**TASK TO CARRY OUT:**
All lines in the listing below that hold the string "Neigbarer" are to be tallied, with only the total reported.

**TASK DATA:**
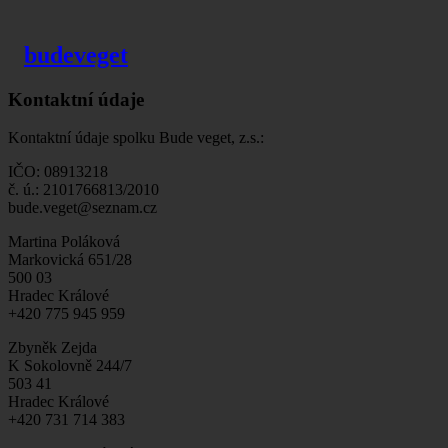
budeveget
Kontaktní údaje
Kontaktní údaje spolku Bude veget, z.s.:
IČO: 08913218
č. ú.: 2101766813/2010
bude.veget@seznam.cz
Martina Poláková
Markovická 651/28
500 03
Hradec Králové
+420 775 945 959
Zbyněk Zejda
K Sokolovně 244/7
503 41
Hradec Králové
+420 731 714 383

* * *

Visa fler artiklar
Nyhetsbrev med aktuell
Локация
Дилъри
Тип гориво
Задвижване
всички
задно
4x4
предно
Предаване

...

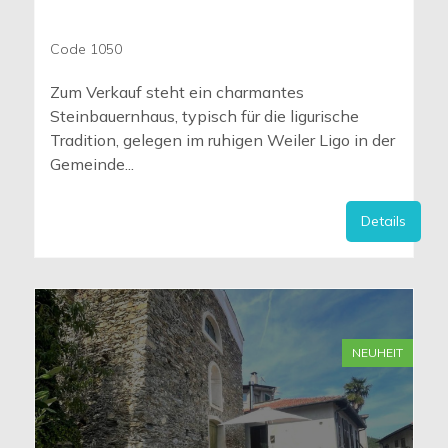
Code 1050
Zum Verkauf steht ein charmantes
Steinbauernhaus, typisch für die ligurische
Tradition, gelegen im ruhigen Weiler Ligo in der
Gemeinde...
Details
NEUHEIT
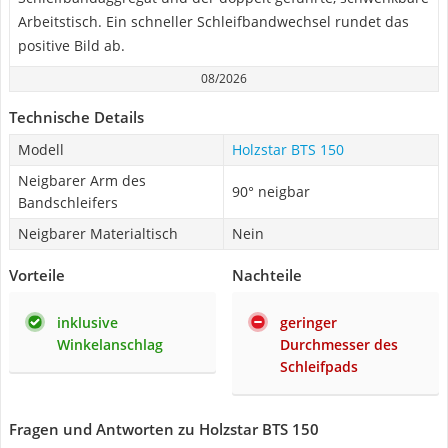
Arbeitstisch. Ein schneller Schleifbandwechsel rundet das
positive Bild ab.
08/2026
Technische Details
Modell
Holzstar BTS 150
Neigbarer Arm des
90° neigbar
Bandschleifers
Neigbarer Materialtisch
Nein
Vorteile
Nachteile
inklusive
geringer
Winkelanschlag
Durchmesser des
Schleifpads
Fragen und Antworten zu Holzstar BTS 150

**TASK SOLUTION:**
2